*EXERCISE DATA*:
*-*-*

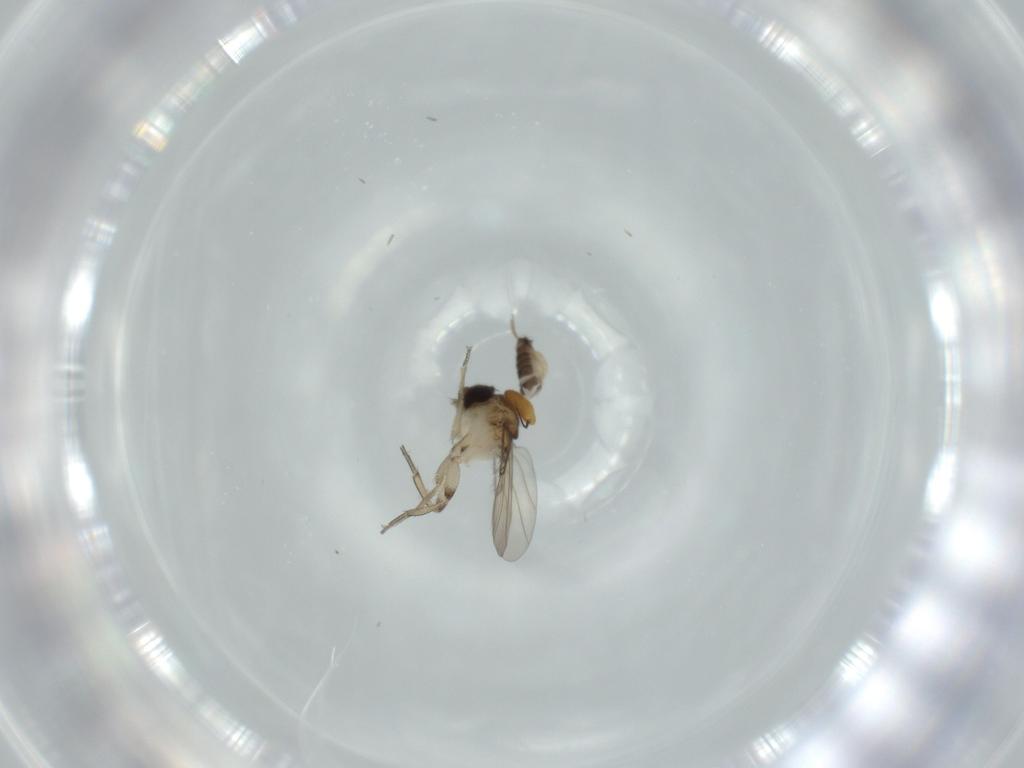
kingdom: Animalia
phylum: Arthropoda
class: Insecta
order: Diptera
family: Phoridae
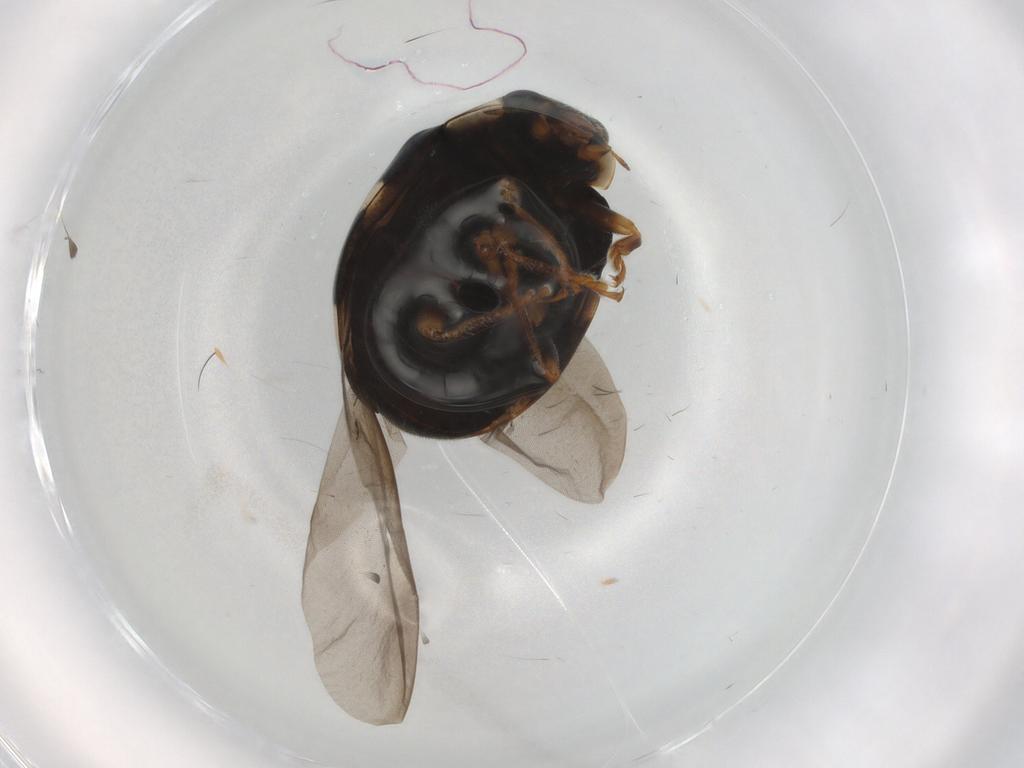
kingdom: Animalia
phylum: Arthropoda
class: Insecta
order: Coleoptera
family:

*-*-*

*WORK TO COMPLETE*: Write out every line of the records above word for word, leaving out the pictures.

*THE ANSWER*:
kingdom: Animalia
phylum: Arthropoda
class: Insecta
order: Diptera
family: Phoridae
kingdom: Animalia
phylum: Arthropoda
class: Insecta
order: Coleoptera
family:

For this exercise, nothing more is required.